Reproduce exactly the first line of the material below and every line after it, ending with the line that contains "MATERIAL AND METHODS". No pictures should be copied.

▸ Records to use:
------------------------------

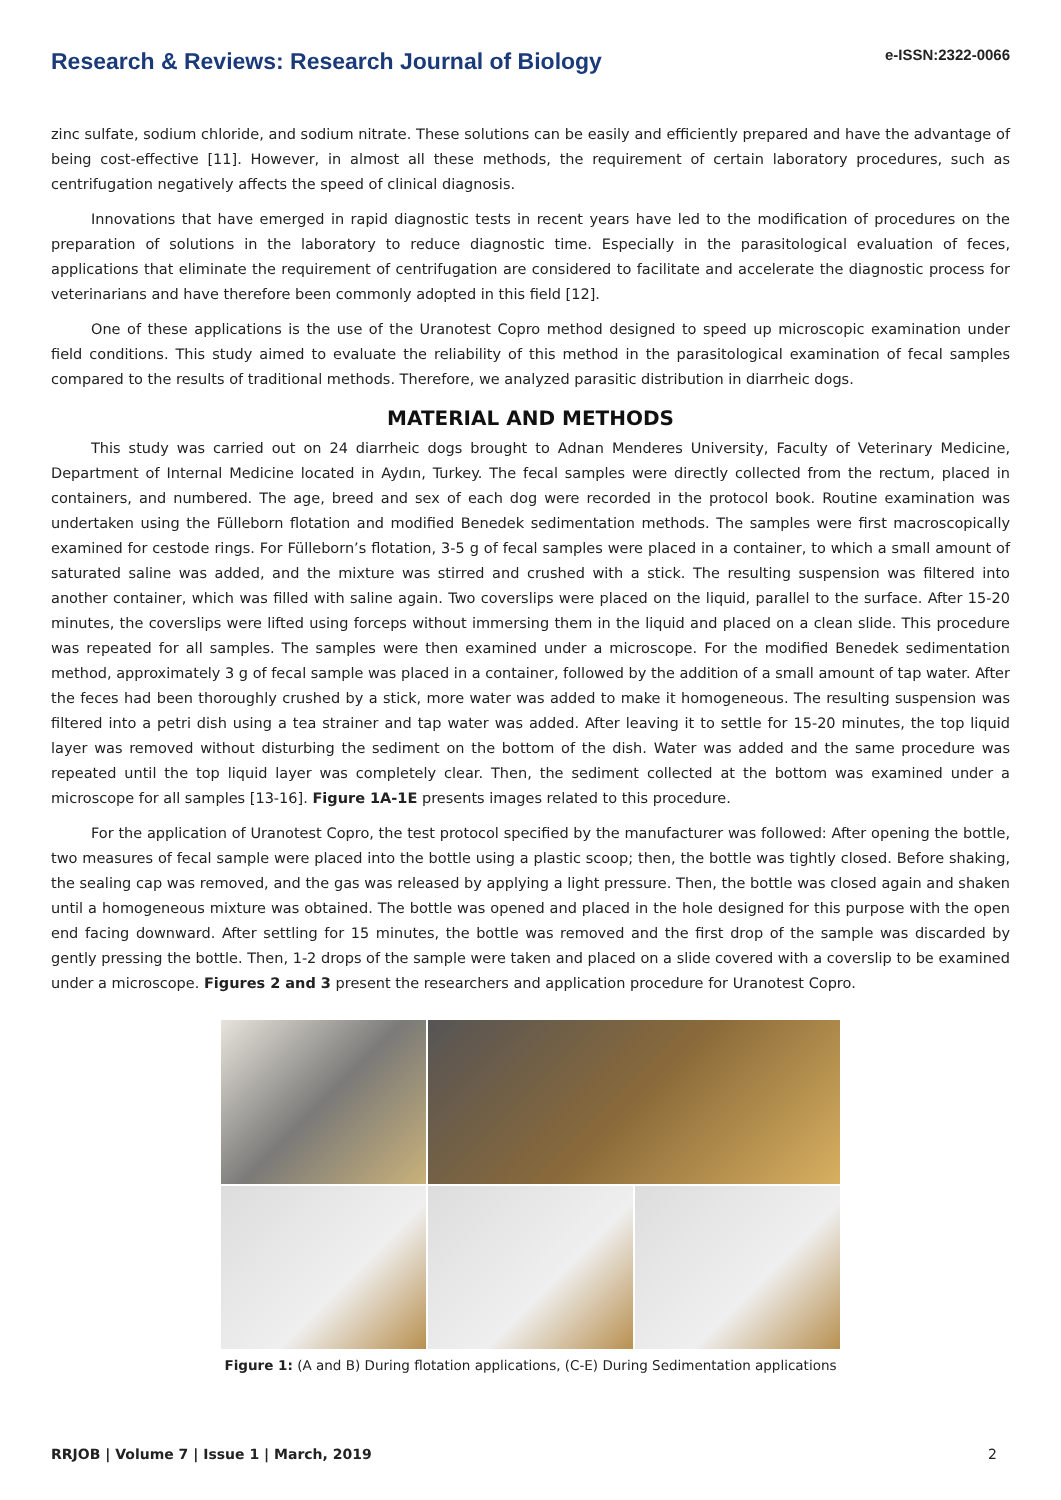Research & Reviews: Research Journal of Biology
e-ISSN:2322-0066
zinc sulfate, sodium chloride, and sodium nitrate. These solutions can be easily and efficiently prepared and have the advantage of being cost-effective [11]. However, in almost all these methods, the requirement of certain laboratory procedures, such as centrifugation negatively affects the speed of clinical diagnosis.
Innovations that have emerged in rapid diagnostic tests in recent years have led to the modification of procedures on the preparation of solutions in the laboratory to reduce diagnostic time. Especially in the parasitological evaluation of feces, applications that eliminate the requirement of centrifugation are considered to facilitate and accelerate the diagnostic process for veterinarians and have therefore been commonly adopted in this field [12].
One of these applications is the use of the Uranotest Copro method designed to speed up microscopic examination under field conditions. This study aimed to evaluate the reliability of this method in the parasitological examination of fecal samples compared to the results of traditional methods. Therefore, we analyzed parasitic distribution in diarrheic dogs.
MATERIAL AND METHODS
This study was carried out on 24 diarrheic dogs brought to Adnan Menderes University, Faculty of Veterinary Medicine, Department of Internal Medicine located in Aydın, Turkey. The fecal samples were directly collected from the rectum, placed in containers, and numbered. The age, breed and sex of each dog were recorded in the protocol book. Routine examination was undertaken using the Fülleborn flotation and modified Benedek sedimentation methods. The samples were first macroscopically examined for cestode rings. For Fülleborn’s flotation, 3-5 g of fecal samples were placed in a container, to which a small amount of saturated saline was added, and the mixture was stirred and crushed with a stick. The resulting suspension was filtered into another container, which was filled with saline again. Two coverslips were placed on the liquid, parallel to the surface. After 15-20 minutes, the coverslips were lifted using forceps without immersing them in the liquid and placed on a clean slide. This procedure was repeated for all samples. The samples were then examined under a microscope. For the modified Benedek sedimentation method, approximately 3 g of fecal sample was placed in a container, followed by the addition of a small amount of tap water. After the feces had been thoroughly crushed by a stick, more water was added to make it homogeneous. The resulting suspension was filtered into a petri dish using a tea strainer and tap water was added. After leaving it to settle for 15-20 minutes, the top liquid layer was removed without disturbing the sediment on the bottom of the dish. Water was added and the same procedure was repeated until the top liquid layer was completely clear. Then, the sediment collected at the bottom was examined under a microscope for all samples [13-16]. Figure 1A-1E presents images related to this procedure.
For the application of Uranotest Copro, the test protocol specified by the manufacturer was followed: After opening the bottle, two measures of fecal sample were placed into the bottle using a plastic scoop; then, the bottle was tightly closed. Before shaking, the sealing cap was removed, and the gas was released by applying a light pressure. Then, the bottle was closed again and shaken until a homogeneous mixture was obtained. The bottle was opened and placed in the hole designed for this purpose with the open end facing downward. After settling for 15 minutes, the bottle was removed and the first drop of the sample was discarded by gently pressing the bottle. Then, 1-2 drops of the sample were taken and placed on a slide covered with a coverslip to be examined under a microscope. Figures 2 and 3 present the researchers and application procedure for Uranotest Copro.
Figure 1: (A and B) During flotation applications, (C-E) During Sedimentation applications
RRJOB | Volume 7 | Issue 1 | March, 2019 2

------------------------------

▸ Exercise output:
Research & Reviews: Research Journal of Biology
e-ISSN:2322-0066
zinc sulfate, sodium chloride, and sodium nitrate. These solutions can be easily and efficiently prepared and have the advantage of being cost-effective [11]. However, in almost all these methods, the requirement of certain laboratory procedures, such as centrifugation negatively affects the speed of clinical diagnosis.
Innovations that have emerged in rapid diagnostic tests in recent years have led to the modification of procedures on the preparation of solutions in the laboratory to reduce diagnostic time. Especially in the parasitological evaluation of feces, applications that eliminate the requirement of centrifugation are considered to facilitate and accelerate the diagnostic process for veterinarians and have therefore been commonly adopted in this field [12].
One of these applications is the use of the Uranotest Copro method designed to speed up microscopic examination under field conditions. This study aimed to evaluate the reliability of this method in the parasitological examination of fecal samples compared to the results of traditional methods. Therefore, we analyzed parasitic distribution in diarrheic dogs.
MATERIAL AND METHODS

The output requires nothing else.